Where is HSA Contribution Deductible on 2019 Return? | HSA Awareness

When it comes to filing your 2019 tax return, you might be wondering where to deduct your HSA contributions. Health Savings Accounts (HSAs) offer a valuable tax advantage for those enrolled in high-deductible health plans. Here's how you can deduct your HSA contributions on your 2019 return:

1. HSA contributions are tax-deductible on your federal tax return. You can claim the deduction on Form 8889, which is specifically for HSAs.

2. If you made contributions through your employer, those amounts are generally excluded from your gross income, which means you've already received a tax benefit.

3. For contributions you made outside of your employer's plan, you can deduct those amounts on Line 25 of Form 1040.

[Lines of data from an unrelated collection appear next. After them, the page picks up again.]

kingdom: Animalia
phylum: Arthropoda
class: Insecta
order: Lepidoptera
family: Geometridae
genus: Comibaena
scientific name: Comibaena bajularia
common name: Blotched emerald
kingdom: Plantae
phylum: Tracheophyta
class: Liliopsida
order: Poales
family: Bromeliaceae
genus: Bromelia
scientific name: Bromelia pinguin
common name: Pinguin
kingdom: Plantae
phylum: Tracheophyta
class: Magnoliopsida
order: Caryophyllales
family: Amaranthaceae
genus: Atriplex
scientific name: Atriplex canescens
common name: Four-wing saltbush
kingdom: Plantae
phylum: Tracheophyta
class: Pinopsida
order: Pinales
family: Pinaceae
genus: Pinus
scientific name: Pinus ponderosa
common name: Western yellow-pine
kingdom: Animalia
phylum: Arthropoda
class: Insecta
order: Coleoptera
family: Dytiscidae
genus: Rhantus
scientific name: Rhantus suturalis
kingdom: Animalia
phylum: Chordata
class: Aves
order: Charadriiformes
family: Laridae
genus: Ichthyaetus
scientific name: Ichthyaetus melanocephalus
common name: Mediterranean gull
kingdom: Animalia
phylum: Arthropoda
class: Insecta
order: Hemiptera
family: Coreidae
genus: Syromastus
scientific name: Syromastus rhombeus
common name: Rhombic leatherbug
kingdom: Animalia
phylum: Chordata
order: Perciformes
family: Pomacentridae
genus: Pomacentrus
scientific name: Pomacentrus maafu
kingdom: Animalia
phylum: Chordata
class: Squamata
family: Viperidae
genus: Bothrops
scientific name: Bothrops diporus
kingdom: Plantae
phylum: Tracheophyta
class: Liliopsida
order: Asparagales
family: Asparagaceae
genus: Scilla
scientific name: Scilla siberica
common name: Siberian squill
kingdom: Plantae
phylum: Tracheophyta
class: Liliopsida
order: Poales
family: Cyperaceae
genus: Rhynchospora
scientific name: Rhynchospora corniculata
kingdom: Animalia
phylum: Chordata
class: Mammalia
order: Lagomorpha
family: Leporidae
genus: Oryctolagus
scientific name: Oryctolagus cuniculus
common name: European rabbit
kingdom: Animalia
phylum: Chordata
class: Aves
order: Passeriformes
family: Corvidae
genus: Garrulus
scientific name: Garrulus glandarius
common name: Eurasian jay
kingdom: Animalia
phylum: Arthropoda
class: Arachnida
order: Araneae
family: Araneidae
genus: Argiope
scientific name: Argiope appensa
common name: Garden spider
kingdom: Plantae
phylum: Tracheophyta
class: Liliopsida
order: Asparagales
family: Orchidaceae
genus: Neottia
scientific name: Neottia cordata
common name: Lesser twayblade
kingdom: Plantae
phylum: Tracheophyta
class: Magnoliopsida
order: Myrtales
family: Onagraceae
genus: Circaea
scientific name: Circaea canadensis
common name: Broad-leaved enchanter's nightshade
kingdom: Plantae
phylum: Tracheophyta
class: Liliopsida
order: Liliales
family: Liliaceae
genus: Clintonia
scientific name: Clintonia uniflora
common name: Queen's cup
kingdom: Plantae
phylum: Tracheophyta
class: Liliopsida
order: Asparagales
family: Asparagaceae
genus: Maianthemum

4. Keep in mind that there are annual contribution limits for HSAs, so make sure you stay within those limits to avoid any penalties.

By utilizing the tax benefits of an HSA, you can save money on healthcare expenses and build a nest egg for future medical costs. Remember to consult with a tax professional or financial advisor if you have any specific questions about deducting your HSA contributions.


When filing your 2019 tax return, it’s important to know how to deduct your HSA contributions properly. Health Savings Accounts (HSAs) are a fantastic way to lower your taxable income and save for medical expenses. Follow these steps to ensure you maximize your deductions:

1. The total amount you contributed to your HSA is tax-deductible on your federal tax return. Fill out Form 8889 to claim this deduction, specifically designed for HSAs.

2. If your employer facilitated your contributions, remember that these are usually deducted from your gross income. This means you've likely received an immediate tax benefit.

3. If you contributed to your HSA independently, you’ll include these contributions on Line 25 of your Form 1040 for personal deductions.

4. It's crucial to adhere to the annual contribution limits set for HSAs; exceeding these may lead to unnecessary penalties and reduce your potential tax savings.

5. Besides tax deductions, HSAs also allow your funds to grow tax-free through investments, adding to the potential savings over time. Consider consulting with a tax professional for personalized advice regarding how your HSA contributions could impact your overall tax strategy.